What parent or caregiver wouldn’t agree with that statement? How is time with a loved one, time that could lead not to just a new memory or shared laughter, but time during which a better treatment may ultimately be developed, not the very definition of value? Dr. Emanuel’s thesis appears to be that gutting the innovation ecosystem will create more value. Nothing could be further from the truth.

Emanuel takes for granted that imposing here in America the price controls and government-set formularies present in many European countries would not jeopardize patient access to needed therapies. This assumption is untenable; the European systems he cites have seen patients severely limited in which medicines they may use, and furthermore have seen biopharmaceutical investment dry up as innovators leave for friendlier shores.
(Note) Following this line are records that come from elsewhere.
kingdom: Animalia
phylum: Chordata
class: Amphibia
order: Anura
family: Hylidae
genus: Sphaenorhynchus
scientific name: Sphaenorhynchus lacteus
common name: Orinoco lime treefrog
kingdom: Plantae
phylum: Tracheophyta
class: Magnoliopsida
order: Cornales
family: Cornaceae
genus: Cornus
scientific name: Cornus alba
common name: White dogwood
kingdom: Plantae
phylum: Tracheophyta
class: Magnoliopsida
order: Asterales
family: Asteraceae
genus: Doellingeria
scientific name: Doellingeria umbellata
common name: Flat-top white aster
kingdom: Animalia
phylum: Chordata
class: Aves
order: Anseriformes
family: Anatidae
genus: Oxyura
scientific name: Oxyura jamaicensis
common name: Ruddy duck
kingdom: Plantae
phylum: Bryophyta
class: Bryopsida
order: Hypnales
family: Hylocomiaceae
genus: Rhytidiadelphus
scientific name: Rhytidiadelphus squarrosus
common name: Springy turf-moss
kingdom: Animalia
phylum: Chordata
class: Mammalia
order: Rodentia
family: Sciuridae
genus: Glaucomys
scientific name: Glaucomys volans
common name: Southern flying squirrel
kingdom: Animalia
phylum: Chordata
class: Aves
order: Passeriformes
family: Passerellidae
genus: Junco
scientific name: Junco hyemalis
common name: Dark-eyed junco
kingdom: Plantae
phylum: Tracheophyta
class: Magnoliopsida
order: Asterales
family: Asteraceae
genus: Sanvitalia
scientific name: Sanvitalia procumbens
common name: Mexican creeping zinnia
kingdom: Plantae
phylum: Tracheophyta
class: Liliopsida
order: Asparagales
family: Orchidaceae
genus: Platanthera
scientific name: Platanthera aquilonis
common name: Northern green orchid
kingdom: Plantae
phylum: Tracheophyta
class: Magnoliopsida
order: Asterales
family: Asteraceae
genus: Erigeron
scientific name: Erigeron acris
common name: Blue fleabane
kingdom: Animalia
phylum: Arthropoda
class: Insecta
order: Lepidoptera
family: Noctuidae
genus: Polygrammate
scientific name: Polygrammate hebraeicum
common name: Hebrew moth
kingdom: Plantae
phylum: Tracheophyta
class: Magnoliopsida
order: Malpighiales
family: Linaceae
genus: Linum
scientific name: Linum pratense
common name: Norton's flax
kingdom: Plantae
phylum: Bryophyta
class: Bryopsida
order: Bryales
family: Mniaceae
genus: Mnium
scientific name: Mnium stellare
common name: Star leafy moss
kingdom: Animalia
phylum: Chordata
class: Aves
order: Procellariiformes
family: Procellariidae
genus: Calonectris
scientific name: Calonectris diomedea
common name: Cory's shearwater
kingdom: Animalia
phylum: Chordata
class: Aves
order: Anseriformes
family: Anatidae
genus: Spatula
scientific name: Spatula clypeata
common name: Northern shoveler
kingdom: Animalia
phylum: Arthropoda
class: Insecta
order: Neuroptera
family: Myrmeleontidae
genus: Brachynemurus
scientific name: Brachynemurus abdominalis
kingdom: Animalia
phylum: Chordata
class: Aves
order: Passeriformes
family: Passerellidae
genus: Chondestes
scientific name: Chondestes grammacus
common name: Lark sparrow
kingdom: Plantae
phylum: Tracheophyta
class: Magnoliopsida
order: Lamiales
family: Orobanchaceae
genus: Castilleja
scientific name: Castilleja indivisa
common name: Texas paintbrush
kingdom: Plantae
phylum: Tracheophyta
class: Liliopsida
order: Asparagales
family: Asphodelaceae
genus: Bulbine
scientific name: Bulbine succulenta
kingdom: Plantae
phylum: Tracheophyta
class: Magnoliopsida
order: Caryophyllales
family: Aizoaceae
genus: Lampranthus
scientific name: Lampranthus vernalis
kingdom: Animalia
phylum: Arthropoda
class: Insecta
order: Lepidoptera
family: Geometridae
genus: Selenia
European price controls are a major contributor to the fact that U.S. researchers now develop nearly 60 percent of the world’s new medicines, a number that stood at 30 percent in the 1970’s.

Emanuel’s prescription would endanger America’s ecosystem of biotechnology innovation that has been responsible for so many medical breakthroughs in recent decades.

In another misleading move, Emanuel goes after a few high-profile success stories within the industry to argue that profits are too high, suggesting that profits could be cut by “a third or a half” while maintaining “sufficient incentive” for continued drug development. But cherry-picking the most successful companies does not paint an accurate picture of overall industry profitability. Further, one must ask on what basis he judges a given profit margin to be “sufficient.” That’s a decision best left to the market and the investors who must decide where to allocate theircapital. We can be sure that government intervention to artificially cap profits will reduce the amount of investment into new treatments and cures.

When it comes to the real drivers of healthcare spending, Emanuel misses the forest for the trees. Medicines only account for about 10% of overall healthcare costs. Reducing the profit margin of biopharmaceutical companies – even by up to half as he proposes – would at most shave a few percentage points off of total healthcare expenditures. Further, innovative medicines often produce savings in other areas of the healthcare systems – savings which could dry up if investment in the sector is reduced by proposals such as Emanuel’s.

We share the goal of ensuring that all patients have access to the most appropriate medicines for their condition. But to meet that goal, insurance companies must play their role as well. The insurance industry’s recent expansion of the use of specialty tier cost-sharing, in which patients must pay a relatively high percentage of their drug costs rather than a flat co-payment, is threatening access for many patients and potentially increasing healthcare costs in other areas.

When it comes to the value of biopharmaceutical advances, health insurance companies and Dr. Emanuel are both advancing policies which are penny wise, pound foolish.